Friendly Fraud Costs Businesses Billions Of Dollars: Study

Many people probably think evil data hackers cause most online fraud.  

It’s not true — first-party fraud, or friendly fraud, is perpetrated by consumers themselves. 

Fraudulent abuse of coupons and promotions is now so widespread that retailers budget for prospective losses, according to Digital Fraud Tracker, a study from PYMNTS and Datadvisor. 

These budgets must be high: This form of fraud costs merchants $89 billion per year, according to a PYMNTS survey.  

Not that all abuse is fraudulent by intent. A recent study found that 52% of shoppers have tried to use an expired coupon, 49% have sought to redeem a coupon for an ineligible product and 63% have attempted to apply multiple promotions that cannot be combined.  

Tailored communications with customers can help reduce fraud (or, presumably, mistakes). Many brands will send email “blasts” to a multitude of customers at one time, with generic codes, says Jake Doering, founder and creative director of ujji, a provider of plant-based wellness drinks.

Inevitably, at least one recipient will try to take advantage of a coupon by using it more than once or ‘stacking’ it with other coupons to get multiple discounts, Doering says. 

Doering’s company offers a 30-day guarantee for its products, and enjoys a refund rate of less than 1%.

“There’s no vetting process or verification, as they just email us and we immediately refund everything, so for us, it’s about trusting that the product is amazing,” he said. 

The study combines several terms, including policy abuse, first-party fraud and friendly fraud under the rubric of policy abuse.

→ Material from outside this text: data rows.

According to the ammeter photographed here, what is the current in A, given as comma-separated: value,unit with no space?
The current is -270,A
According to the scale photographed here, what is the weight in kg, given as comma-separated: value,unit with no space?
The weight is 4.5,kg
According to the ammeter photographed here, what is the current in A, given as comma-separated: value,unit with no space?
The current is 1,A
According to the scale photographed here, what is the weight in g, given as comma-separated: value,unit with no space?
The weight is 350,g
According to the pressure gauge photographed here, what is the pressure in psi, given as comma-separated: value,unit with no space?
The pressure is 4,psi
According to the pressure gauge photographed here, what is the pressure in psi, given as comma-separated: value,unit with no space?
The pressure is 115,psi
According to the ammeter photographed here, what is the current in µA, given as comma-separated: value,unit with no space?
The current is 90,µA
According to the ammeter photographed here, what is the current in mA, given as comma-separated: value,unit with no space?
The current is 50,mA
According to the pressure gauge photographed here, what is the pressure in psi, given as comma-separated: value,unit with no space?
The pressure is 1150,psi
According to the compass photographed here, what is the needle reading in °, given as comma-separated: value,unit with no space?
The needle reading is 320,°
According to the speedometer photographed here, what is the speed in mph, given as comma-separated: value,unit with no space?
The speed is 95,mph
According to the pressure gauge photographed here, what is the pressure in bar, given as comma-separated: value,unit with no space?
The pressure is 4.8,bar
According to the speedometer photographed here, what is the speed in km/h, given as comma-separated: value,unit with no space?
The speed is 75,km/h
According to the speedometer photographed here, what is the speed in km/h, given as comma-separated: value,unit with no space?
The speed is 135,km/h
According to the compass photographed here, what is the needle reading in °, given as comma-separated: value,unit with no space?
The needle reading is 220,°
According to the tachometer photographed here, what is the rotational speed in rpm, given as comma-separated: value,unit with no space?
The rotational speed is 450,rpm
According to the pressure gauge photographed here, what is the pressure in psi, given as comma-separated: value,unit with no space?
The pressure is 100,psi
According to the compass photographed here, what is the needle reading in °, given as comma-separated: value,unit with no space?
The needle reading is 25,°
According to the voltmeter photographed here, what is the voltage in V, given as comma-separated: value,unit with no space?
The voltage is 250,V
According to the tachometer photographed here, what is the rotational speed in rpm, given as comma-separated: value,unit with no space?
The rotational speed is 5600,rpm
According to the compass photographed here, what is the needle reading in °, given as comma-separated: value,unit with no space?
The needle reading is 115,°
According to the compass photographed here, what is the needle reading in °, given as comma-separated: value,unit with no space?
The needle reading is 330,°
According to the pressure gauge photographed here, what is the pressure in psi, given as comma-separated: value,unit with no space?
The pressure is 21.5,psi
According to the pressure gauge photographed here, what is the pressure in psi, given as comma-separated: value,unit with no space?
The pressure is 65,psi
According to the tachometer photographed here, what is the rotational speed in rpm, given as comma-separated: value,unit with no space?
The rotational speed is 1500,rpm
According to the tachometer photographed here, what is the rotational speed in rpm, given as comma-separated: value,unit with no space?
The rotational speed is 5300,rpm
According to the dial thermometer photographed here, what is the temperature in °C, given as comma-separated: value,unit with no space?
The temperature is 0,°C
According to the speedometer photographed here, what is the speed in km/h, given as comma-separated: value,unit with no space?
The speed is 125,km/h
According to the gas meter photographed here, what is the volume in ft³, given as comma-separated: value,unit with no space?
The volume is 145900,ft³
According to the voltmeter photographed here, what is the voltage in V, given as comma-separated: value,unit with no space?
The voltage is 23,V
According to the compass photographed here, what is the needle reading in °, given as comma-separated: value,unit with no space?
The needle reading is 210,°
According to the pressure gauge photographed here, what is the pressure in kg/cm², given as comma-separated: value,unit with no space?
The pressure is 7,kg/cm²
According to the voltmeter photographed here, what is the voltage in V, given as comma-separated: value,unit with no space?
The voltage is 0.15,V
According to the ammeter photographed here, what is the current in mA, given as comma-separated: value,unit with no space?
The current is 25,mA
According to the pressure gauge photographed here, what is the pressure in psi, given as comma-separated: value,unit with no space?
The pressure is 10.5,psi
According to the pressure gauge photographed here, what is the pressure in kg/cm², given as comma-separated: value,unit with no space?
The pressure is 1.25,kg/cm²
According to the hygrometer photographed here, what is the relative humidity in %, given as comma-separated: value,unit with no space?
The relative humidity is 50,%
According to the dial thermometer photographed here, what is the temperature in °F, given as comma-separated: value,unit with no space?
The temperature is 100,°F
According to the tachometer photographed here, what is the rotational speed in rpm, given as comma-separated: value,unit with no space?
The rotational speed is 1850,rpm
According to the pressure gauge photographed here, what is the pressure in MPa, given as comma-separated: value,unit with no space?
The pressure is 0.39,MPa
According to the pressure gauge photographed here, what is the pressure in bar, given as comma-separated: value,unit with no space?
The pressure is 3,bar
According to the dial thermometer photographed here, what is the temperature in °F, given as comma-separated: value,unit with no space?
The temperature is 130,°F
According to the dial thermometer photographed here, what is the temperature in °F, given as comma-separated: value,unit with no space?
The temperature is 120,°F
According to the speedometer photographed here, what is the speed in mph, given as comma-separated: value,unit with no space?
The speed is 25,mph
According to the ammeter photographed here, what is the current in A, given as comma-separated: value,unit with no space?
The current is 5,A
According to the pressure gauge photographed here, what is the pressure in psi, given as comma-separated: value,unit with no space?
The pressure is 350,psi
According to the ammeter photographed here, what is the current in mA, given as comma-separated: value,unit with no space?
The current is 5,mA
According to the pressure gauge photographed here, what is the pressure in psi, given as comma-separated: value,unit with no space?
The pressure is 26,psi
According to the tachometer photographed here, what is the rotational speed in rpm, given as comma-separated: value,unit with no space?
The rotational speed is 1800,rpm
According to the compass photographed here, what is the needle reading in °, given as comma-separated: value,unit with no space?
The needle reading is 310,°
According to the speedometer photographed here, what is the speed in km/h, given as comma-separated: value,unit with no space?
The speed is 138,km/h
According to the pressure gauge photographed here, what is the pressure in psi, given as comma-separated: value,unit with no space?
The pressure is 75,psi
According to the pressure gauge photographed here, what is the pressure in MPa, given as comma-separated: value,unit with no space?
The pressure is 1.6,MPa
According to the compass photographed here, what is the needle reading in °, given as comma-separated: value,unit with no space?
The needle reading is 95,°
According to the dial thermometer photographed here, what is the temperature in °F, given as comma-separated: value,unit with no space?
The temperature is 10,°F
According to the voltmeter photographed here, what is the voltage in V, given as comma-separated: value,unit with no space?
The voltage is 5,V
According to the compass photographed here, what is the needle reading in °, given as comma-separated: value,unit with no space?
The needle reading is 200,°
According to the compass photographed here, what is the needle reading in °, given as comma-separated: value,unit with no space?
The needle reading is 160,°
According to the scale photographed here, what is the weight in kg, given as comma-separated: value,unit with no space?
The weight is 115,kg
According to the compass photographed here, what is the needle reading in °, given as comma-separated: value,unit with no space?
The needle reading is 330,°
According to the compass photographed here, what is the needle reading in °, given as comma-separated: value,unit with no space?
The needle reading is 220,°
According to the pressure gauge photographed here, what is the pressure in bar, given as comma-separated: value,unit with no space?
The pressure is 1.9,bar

Traditional tools “are not great at detecting policy abuse because they are designed to look for instances where identities, credentials and payment methods are compromised, as is not the case with these issues,” writes Tinglian Xie, CEO of Dataadvisor.  

This is especially true in the financial services area. 

Transaction level fraud detection is “ineffective at mitigating the dam- age caused by the customer of a financial company abusing sign-up bonuses by opening hundreds of accounts using different email addresses. When seen in isolation, each of these account openings could seem valid, but when analyzed in bulk, a different reality would appear.”